» **Текст страницы**:
========

Искусство кройки и житья. История искусства в газете, 1994–2019
Шрифт:
Эрмитаж, не без борьбы, постепенно отказывается от привычной иерархии своих коллекций. Решили поискать шедевры в запасниках. Уже нашли место для знаменитых панно Боннара и Дени, вынули на свет Божий великолепные голландские, фламандские и французские рисунки, наконец, одарили выставкой гравюру. Это, конечно, компромисс – шедевры опять же не могут не иссякнуть, да и много выставок только на шедевральности не построишь. В беседе с корреспондентом «Коммерсанта» директор Эрмитажа Михаил Пиотровский сетовал, что его музею не хватает выставочных идей. Идеи, похоже, стали искать. Обращение к графике здесь симптоматично – в музеях мира именно более дешевые и мобильные графические выставки являются основным полигоном для разработки новых выставочных проектов.

========

» **Строки данных**:
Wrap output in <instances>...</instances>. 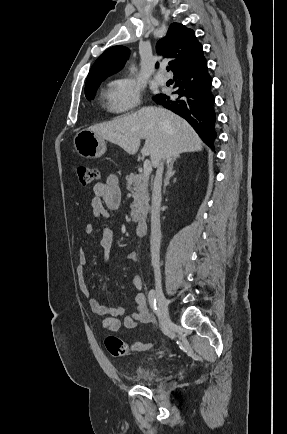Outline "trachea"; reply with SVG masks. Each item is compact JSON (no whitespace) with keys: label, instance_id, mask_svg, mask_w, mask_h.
Returning a JSON list of instances; mask_svg holds the SVG:
<instances>
[{"label":"trachea","instance_id":"obj_1","mask_svg":"<svg viewBox=\"0 0 287 434\" xmlns=\"http://www.w3.org/2000/svg\"><path fill=\"white\" fill-rule=\"evenodd\" d=\"M167 71H170V67H167Z\"/></svg>","mask_w":287,"mask_h":434}]
</instances>
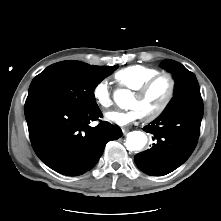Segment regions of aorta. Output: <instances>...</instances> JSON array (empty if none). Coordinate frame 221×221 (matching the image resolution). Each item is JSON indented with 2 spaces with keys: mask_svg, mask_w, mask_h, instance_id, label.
Returning <instances> with one entry per match:
<instances>
[{
  "mask_svg": "<svg viewBox=\"0 0 221 221\" xmlns=\"http://www.w3.org/2000/svg\"><path fill=\"white\" fill-rule=\"evenodd\" d=\"M130 95L129 90L121 89L114 93V101L120 107L124 108L126 99ZM147 143V136L141 131H133L127 134L126 145L129 150L142 149Z\"/></svg>",
  "mask_w": 221,
  "mask_h": 221,
  "instance_id": "1",
  "label": "aorta"
}]
</instances>
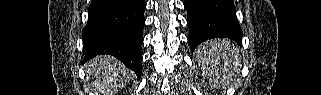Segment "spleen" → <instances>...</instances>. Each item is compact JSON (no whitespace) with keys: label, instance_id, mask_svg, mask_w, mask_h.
Segmentation results:
<instances>
[{"label":"spleen","instance_id":"obj_1","mask_svg":"<svg viewBox=\"0 0 321 95\" xmlns=\"http://www.w3.org/2000/svg\"><path fill=\"white\" fill-rule=\"evenodd\" d=\"M196 58L209 82L215 87L229 86L241 66V55L234 42L210 40L197 48Z\"/></svg>","mask_w":321,"mask_h":95}]
</instances>
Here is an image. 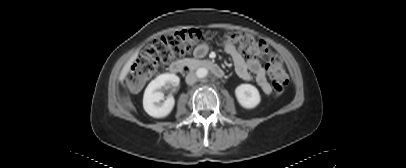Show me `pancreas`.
<instances>
[{
    "label": "pancreas",
    "instance_id": "cf45deb5",
    "mask_svg": "<svg viewBox=\"0 0 406 168\" xmlns=\"http://www.w3.org/2000/svg\"><path fill=\"white\" fill-rule=\"evenodd\" d=\"M189 61H190L191 63H194V62H195V60H194V59H190Z\"/></svg>",
    "mask_w": 406,
    "mask_h": 168
}]
</instances>
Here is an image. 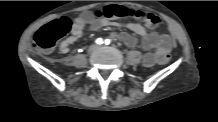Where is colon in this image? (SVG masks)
I'll use <instances>...</instances> for the list:
<instances>
[{
  "instance_id": "obj_1",
  "label": "colon",
  "mask_w": 218,
  "mask_h": 122,
  "mask_svg": "<svg viewBox=\"0 0 218 122\" xmlns=\"http://www.w3.org/2000/svg\"><path fill=\"white\" fill-rule=\"evenodd\" d=\"M95 14L107 18L134 17L141 20L149 27H156L160 22L159 17L153 13L131 10L118 5L108 6L102 12H96ZM70 28V20L67 17H60L37 31L34 38L35 45L40 50L49 52L55 47L57 42L68 33ZM172 59L173 56L171 54H166L160 59V64L165 66Z\"/></svg>"
}]
</instances>
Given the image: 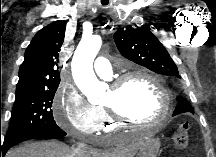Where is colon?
Returning a JSON list of instances; mask_svg holds the SVG:
<instances>
[{
  "instance_id": "obj_1",
  "label": "colon",
  "mask_w": 216,
  "mask_h": 157,
  "mask_svg": "<svg viewBox=\"0 0 216 157\" xmlns=\"http://www.w3.org/2000/svg\"><path fill=\"white\" fill-rule=\"evenodd\" d=\"M190 142V123L188 120L181 121L174 135V146L177 150L184 151Z\"/></svg>"
}]
</instances>
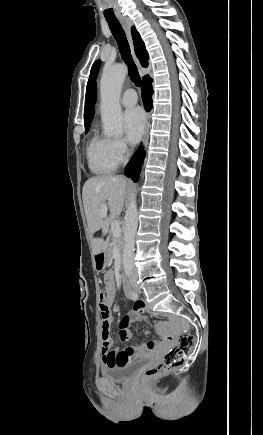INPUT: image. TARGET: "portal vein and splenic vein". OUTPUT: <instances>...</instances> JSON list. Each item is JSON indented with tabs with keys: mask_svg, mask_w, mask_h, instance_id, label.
Here are the masks:
<instances>
[{
	"mask_svg": "<svg viewBox=\"0 0 263 435\" xmlns=\"http://www.w3.org/2000/svg\"><path fill=\"white\" fill-rule=\"evenodd\" d=\"M107 209H108L107 205H102L101 207L102 217H106ZM111 230L114 236H119L121 234L120 224L117 220L112 221Z\"/></svg>",
	"mask_w": 263,
	"mask_h": 435,
	"instance_id": "18ae733b",
	"label": "portal vein and splenic vein"
}]
</instances>
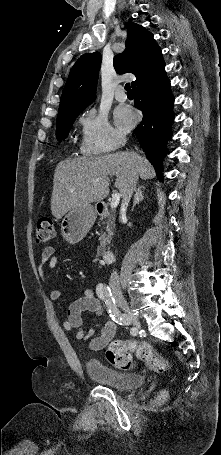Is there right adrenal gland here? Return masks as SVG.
<instances>
[{"label": "right adrenal gland", "instance_id": "obj_1", "mask_svg": "<svg viewBox=\"0 0 221 455\" xmlns=\"http://www.w3.org/2000/svg\"><path fill=\"white\" fill-rule=\"evenodd\" d=\"M144 189H145L144 186L137 187V189L135 191V195H134L133 204H132V210L134 209L136 204H138L140 201H142L144 199L143 191H142Z\"/></svg>", "mask_w": 221, "mask_h": 455}]
</instances>
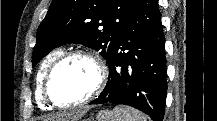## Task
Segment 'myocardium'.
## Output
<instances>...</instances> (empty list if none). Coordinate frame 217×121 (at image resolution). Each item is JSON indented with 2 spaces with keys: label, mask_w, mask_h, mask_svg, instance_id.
<instances>
[{
  "label": "myocardium",
  "mask_w": 217,
  "mask_h": 121,
  "mask_svg": "<svg viewBox=\"0 0 217 121\" xmlns=\"http://www.w3.org/2000/svg\"><path fill=\"white\" fill-rule=\"evenodd\" d=\"M86 58L90 60L96 67L97 69V80L96 84L93 88V90L90 92L88 96L83 98L82 100L71 103V104H62L58 102L53 95L51 94V82L52 79L56 73V71L68 60L72 58ZM107 80V68L102 61L101 58L96 56L95 54L86 51V50H74L70 52L63 53L49 68V70L46 73L45 79H44V84H43V94L47 100V102L54 108H59V109H69L72 107H78L85 105L92 101L104 88L105 83Z\"/></svg>",
  "instance_id": "myocardium-1"
}]
</instances>
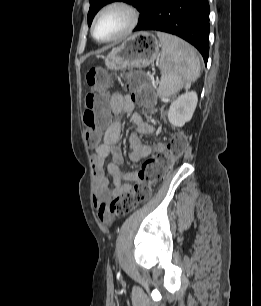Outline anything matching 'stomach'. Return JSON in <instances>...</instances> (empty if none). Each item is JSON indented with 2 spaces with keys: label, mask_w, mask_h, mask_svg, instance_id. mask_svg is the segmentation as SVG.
<instances>
[{
  "label": "stomach",
  "mask_w": 261,
  "mask_h": 306,
  "mask_svg": "<svg viewBox=\"0 0 261 306\" xmlns=\"http://www.w3.org/2000/svg\"><path fill=\"white\" fill-rule=\"evenodd\" d=\"M160 44L153 33L138 32L128 37L105 57V65L110 70L124 68H144L156 60Z\"/></svg>",
  "instance_id": "0dacf381"
}]
</instances>
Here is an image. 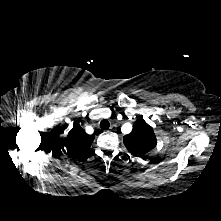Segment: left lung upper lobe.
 <instances>
[{
  "label": "left lung upper lobe",
  "mask_w": 221,
  "mask_h": 221,
  "mask_svg": "<svg viewBox=\"0 0 221 221\" xmlns=\"http://www.w3.org/2000/svg\"><path fill=\"white\" fill-rule=\"evenodd\" d=\"M123 141L129 152L138 157L150 152L157 144L152 127L142 116H138L132 132L124 136Z\"/></svg>",
  "instance_id": "5c2ea615"
}]
</instances>
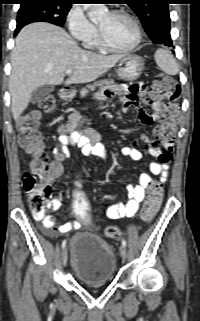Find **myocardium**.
Wrapping results in <instances>:
<instances>
[{"mask_svg": "<svg viewBox=\"0 0 200 321\" xmlns=\"http://www.w3.org/2000/svg\"><path fill=\"white\" fill-rule=\"evenodd\" d=\"M110 15L114 16V17H126L129 20L132 21V23L134 24L135 27V31H136V38L134 40V42L125 48H117L112 46L106 39V37L104 36L103 32L101 31V29L98 27L97 29V39H98V43L100 45V47H102L103 49H105L106 51L112 52V53H128L131 52L133 50H135L139 44L142 41V29H141V25L139 20L131 13H129L128 11L125 10H114L112 12L109 13Z\"/></svg>", "mask_w": 200, "mask_h": 321, "instance_id": "f54148a6", "label": "myocardium"}]
</instances>
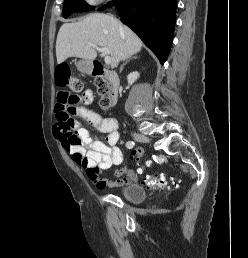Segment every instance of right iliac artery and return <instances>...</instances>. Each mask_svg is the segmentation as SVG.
<instances>
[{
	"mask_svg": "<svg viewBox=\"0 0 248 258\" xmlns=\"http://www.w3.org/2000/svg\"><path fill=\"white\" fill-rule=\"evenodd\" d=\"M134 145H135V142H134V141H128V142L126 143V147L129 148V149L133 148Z\"/></svg>",
	"mask_w": 248,
	"mask_h": 258,
	"instance_id": "1",
	"label": "right iliac artery"
}]
</instances>
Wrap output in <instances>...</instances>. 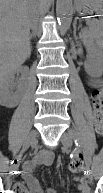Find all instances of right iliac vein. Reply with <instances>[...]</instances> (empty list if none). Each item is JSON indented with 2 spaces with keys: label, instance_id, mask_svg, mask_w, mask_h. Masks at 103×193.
Returning a JSON list of instances; mask_svg holds the SVG:
<instances>
[{
  "label": "right iliac vein",
  "instance_id": "63e3f726",
  "mask_svg": "<svg viewBox=\"0 0 103 193\" xmlns=\"http://www.w3.org/2000/svg\"><path fill=\"white\" fill-rule=\"evenodd\" d=\"M36 137H37V132L36 131H31L28 135V137L26 138V141L24 143L23 149L20 152V154L16 157L15 162L13 163V165L11 166V173H14L18 167L19 164L21 162V158L23 153L31 146L35 143L36 141Z\"/></svg>",
  "mask_w": 103,
  "mask_h": 193
}]
</instances>
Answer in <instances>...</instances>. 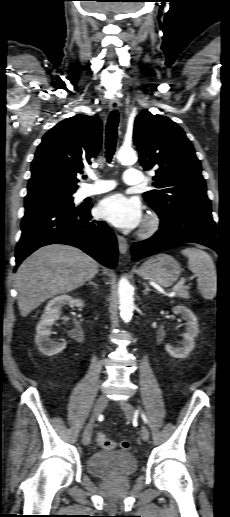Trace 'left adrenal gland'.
<instances>
[{
  "mask_svg": "<svg viewBox=\"0 0 230 517\" xmlns=\"http://www.w3.org/2000/svg\"><path fill=\"white\" fill-rule=\"evenodd\" d=\"M143 285L145 286V290L143 291L144 295H147L150 291H152L147 283L144 282Z\"/></svg>",
  "mask_w": 230,
  "mask_h": 517,
  "instance_id": "obj_1",
  "label": "left adrenal gland"
}]
</instances>
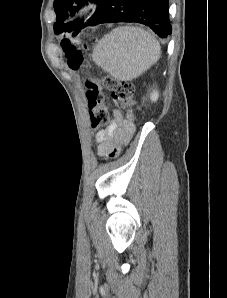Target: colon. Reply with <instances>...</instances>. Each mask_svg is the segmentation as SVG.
Returning a JSON list of instances; mask_svg holds the SVG:
<instances>
[{
  "mask_svg": "<svg viewBox=\"0 0 227 298\" xmlns=\"http://www.w3.org/2000/svg\"><path fill=\"white\" fill-rule=\"evenodd\" d=\"M62 46L69 68L74 71L79 70L83 63L82 49H86V45L81 48L70 40H65ZM101 86L107 89L123 107L134 105V86L132 83L105 76L101 80ZM87 87L89 88L87 102L90 108L92 127L107 125L110 122V114L104 106V94L92 80L87 81Z\"/></svg>",
  "mask_w": 227,
  "mask_h": 298,
  "instance_id": "colon-1",
  "label": "colon"
}]
</instances>
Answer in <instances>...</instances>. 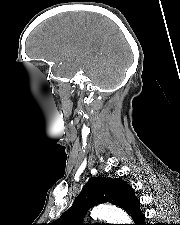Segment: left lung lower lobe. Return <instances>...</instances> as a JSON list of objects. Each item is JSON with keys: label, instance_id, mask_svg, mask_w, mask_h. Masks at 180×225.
<instances>
[{"label": "left lung lower lobe", "instance_id": "obj_1", "mask_svg": "<svg viewBox=\"0 0 180 225\" xmlns=\"http://www.w3.org/2000/svg\"><path fill=\"white\" fill-rule=\"evenodd\" d=\"M131 217L134 221L133 225H146L144 222L145 215L139 210L131 214Z\"/></svg>", "mask_w": 180, "mask_h": 225}]
</instances>
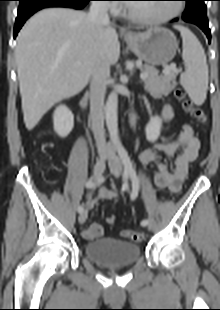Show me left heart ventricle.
Returning a JSON list of instances; mask_svg holds the SVG:
<instances>
[{
    "mask_svg": "<svg viewBox=\"0 0 220 310\" xmlns=\"http://www.w3.org/2000/svg\"><path fill=\"white\" fill-rule=\"evenodd\" d=\"M174 5L170 4H130L128 9L138 15L148 18H160L170 14Z\"/></svg>",
    "mask_w": 220,
    "mask_h": 310,
    "instance_id": "1",
    "label": "left heart ventricle"
}]
</instances>
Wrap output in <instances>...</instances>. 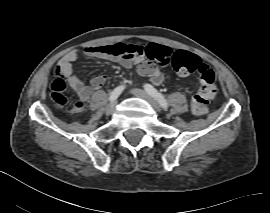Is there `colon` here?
<instances>
[{
  "label": "colon",
  "instance_id": "colon-1",
  "mask_svg": "<svg viewBox=\"0 0 270 213\" xmlns=\"http://www.w3.org/2000/svg\"><path fill=\"white\" fill-rule=\"evenodd\" d=\"M112 50L119 56H143L144 48L135 44L116 43L111 45ZM171 64L180 77L187 76L192 72H197L200 77L201 87L198 92L193 96L191 102L192 112L196 115H202L207 112L210 100L216 94L215 74L214 71L206 64L200 61V58L186 51H177L173 55L170 62L165 65ZM52 99L60 104L65 105L66 101L63 96L60 82L55 80L52 85ZM73 106L83 109V104L76 102Z\"/></svg>",
  "mask_w": 270,
  "mask_h": 213
}]
</instances>
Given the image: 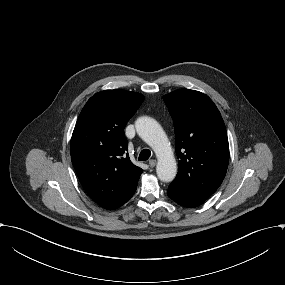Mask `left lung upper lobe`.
<instances>
[{
	"mask_svg": "<svg viewBox=\"0 0 285 285\" xmlns=\"http://www.w3.org/2000/svg\"><path fill=\"white\" fill-rule=\"evenodd\" d=\"M174 120L179 169L172 185L206 200L221 185L229 144L219 110L205 94L179 89L163 97Z\"/></svg>",
	"mask_w": 285,
	"mask_h": 285,
	"instance_id": "left-lung-upper-lobe-1",
	"label": "left lung upper lobe"
}]
</instances>
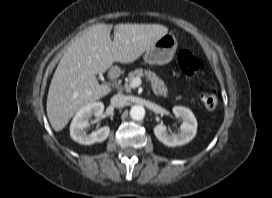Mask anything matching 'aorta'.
I'll return each instance as SVG.
<instances>
[{
  "mask_svg": "<svg viewBox=\"0 0 272 198\" xmlns=\"http://www.w3.org/2000/svg\"><path fill=\"white\" fill-rule=\"evenodd\" d=\"M130 116L133 120L140 121L145 117V109L141 105H134L130 109Z\"/></svg>",
  "mask_w": 272,
  "mask_h": 198,
  "instance_id": "762f6f07",
  "label": "aorta"
}]
</instances>
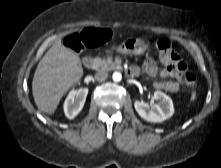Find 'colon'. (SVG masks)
<instances>
[{"instance_id": "colon-1", "label": "colon", "mask_w": 221, "mask_h": 168, "mask_svg": "<svg viewBox=\"0 0 221 168\" xmlns=\"http://www.w3.org/2000/svg\"><path fill=\"white\" fill-rule=\"evenodd\" d=\"M109 38V29L88 28L81 31L80 33H73L68 35L64 39V44L74 51H82L85 48L95 47L108 40ZM156 45L161 55L166 56L173 51L171 42L167 38H160ZM188 74V78L186 81H184V83L187 87L194 89L196 88V77L191 72Z\"/></svg>"}]
</instances>
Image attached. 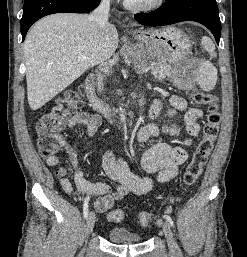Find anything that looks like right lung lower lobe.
<instances>
[{
	"label": "right lung lower lobe",
	"mask_w": 247,
	"mask_h": 257,
	"mask_svg": "<svg viewBox=\"0 0 247 257\" xmlns=\"http://www.w3.org/2000/svg\"><path fill=\"white\" fill-rule=\"evenodd\" d=\"M100 0H25L21 19V34L24 41L28 29L40 18L54 13H88Z\"/></svg>",
	"instance_id": "right-lung-lower-lobe-1"
}]
</instances>
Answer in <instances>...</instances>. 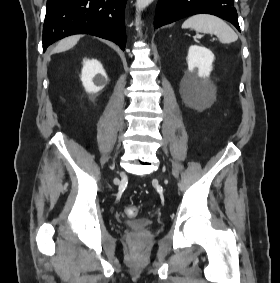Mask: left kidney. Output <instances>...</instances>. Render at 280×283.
<instances>
[{"label":"left kidney","instance_id":"obj_1","mask_svg":"<svg viewBox=\"0 0 280 283\" xmlns=\"http://www.w3.org/2000/svg\"><path fill=\"white\" fill-rule=\"evenodd\" d=\"M214 54L207 48L191 45L188 50L187 63L188 69L193 72L197 69V75L201 78L209 77L212 71Z\"/></svg>","mask_w":280,"mask_h":283}]
</instances>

========

Воспроизведите без изменений отрывок из приведенного выше текста об Эрмитаже, начиная со слов «Искусство кройки и» и продолжая вплоть до слов «новых выставочных проектов.».

» **Письменный ответ**:
Искусство кройки и житья. История искусства в газете, 1994–2019
Шрифт:
Эрмитаж, не без борьбы, постепенно отказывается от привычной иерархии своих коллекций. Решили поискать шедевры в запасниках. Уже нашли место для знаменитых панно Боннара и Дени, вынули на свет Божий великолепные голландские, фламандские и французские рисунки, наконец, одарили выставкой гравюру. Это, конечно, компромисс – шедевры опять же не могут не иссякнуть, да и много выставок только на шедевральности не построишь. В беседе с корреспондентом «Коммерсанта» директор Эрмитажа Михаил Пиотровский сетовал, что его музею не хватает выставочных идей. Идеи, похоже, стали искать. Обращение к графике здесь симптоматично – в музеях мира именно более дешевые и мобильные графические выставки являются основным полигоном для разработки новых выставочных проектов.